We used to be a lot smaller.  Over the past fifty years, the average height of American men has grown from 5’8” to 5’9.5”; women are an inch taller, now standing proud at 5’4”.

A walk in the park. Photo by: eclaire

Our body mass index has increased, as well, meaning we weigh more for our height, a huge twenty-five pounds more.

We are also smarter, although not that much smarter or we wouldn’t be eating ourselves into an early grave.

Feet have gotten bigger, too, irregardless of our falling arches and splayed toes.
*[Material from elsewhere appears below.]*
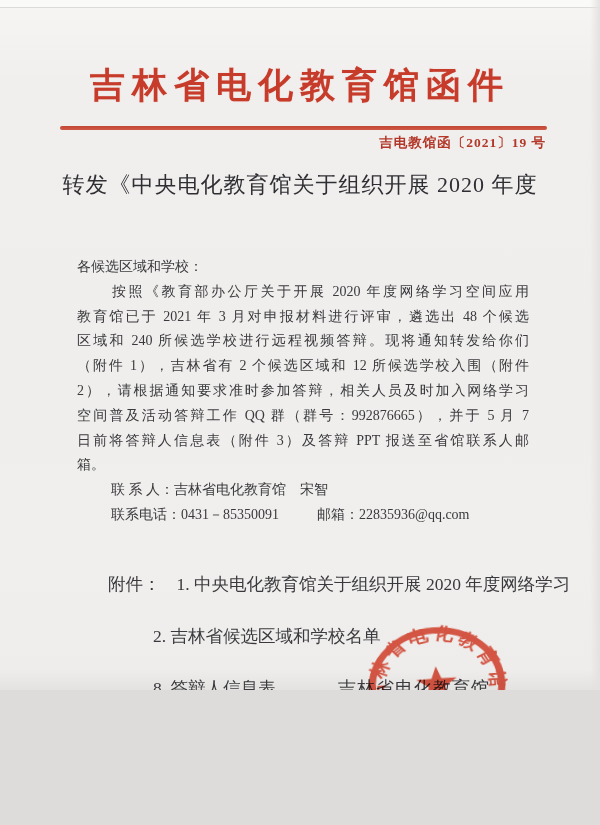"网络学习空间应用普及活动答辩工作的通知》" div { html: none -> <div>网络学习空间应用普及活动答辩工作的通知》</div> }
Consider this:  One hundred years ago, the average woman’s shoe size ranged from 3.5 to 4.  By the 1940s, it was 5.5.  By the 1970s it had jumped to 7.5, and the following decade to 8 or 8.5.  Today it’s a 9, which means as many women need a 10, 11, or 12 as a 6, 7, or 8.

The average male shoe size is 10 to 10.5.  Yep, they’re larger, too.  For those who need sizes 14 to 20 there are plenty of places to shop on the Internet.
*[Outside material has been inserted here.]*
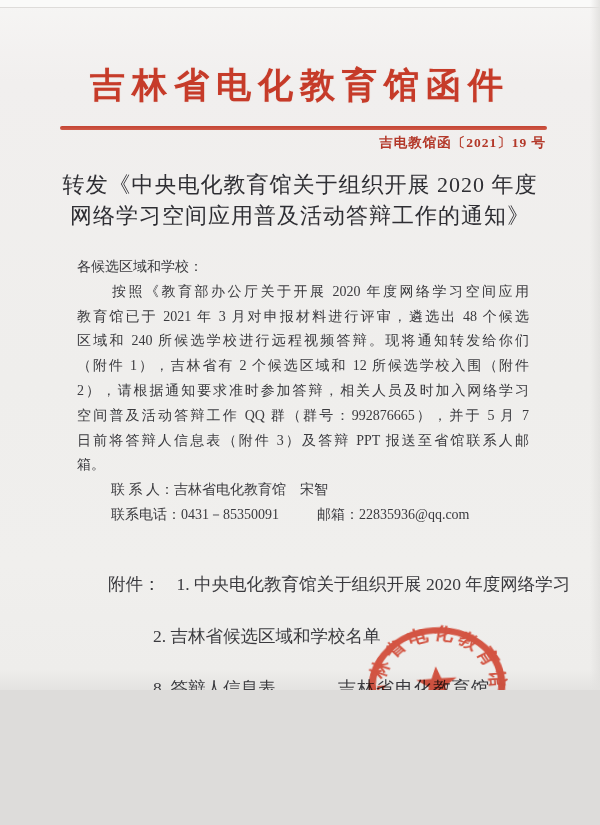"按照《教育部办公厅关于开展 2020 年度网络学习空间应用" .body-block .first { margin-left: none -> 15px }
There are no recorded differences in shoe width.  Women generally are a “B”; men a “D.”

A day at the beach. Photo by: Chewy Chua

Our attitudes have changed, however, toward the shape of our feet.  Long, narrow ones were once considered aristocratic; short, stubby pairs were deemed lower class.  Women, in particular, who weren’t blessed in this area had to settle for ill-fitting, cheaper shoes.  Nothing else was available. Not so today.  Everyone can choose from a wide variety of styles, from the casual and comfy to the fashionable, if not practical.

And there are always flip flops for all shapes and sizes.  Sure they’re bad for us.  We turn our ankles inward when we walk and take smaller steps, creating unnecessary stress just to keep them from falling off.  But, oh, do they show off a French pedicure!

No matter how we treat our feet, we’re changing from head to toe.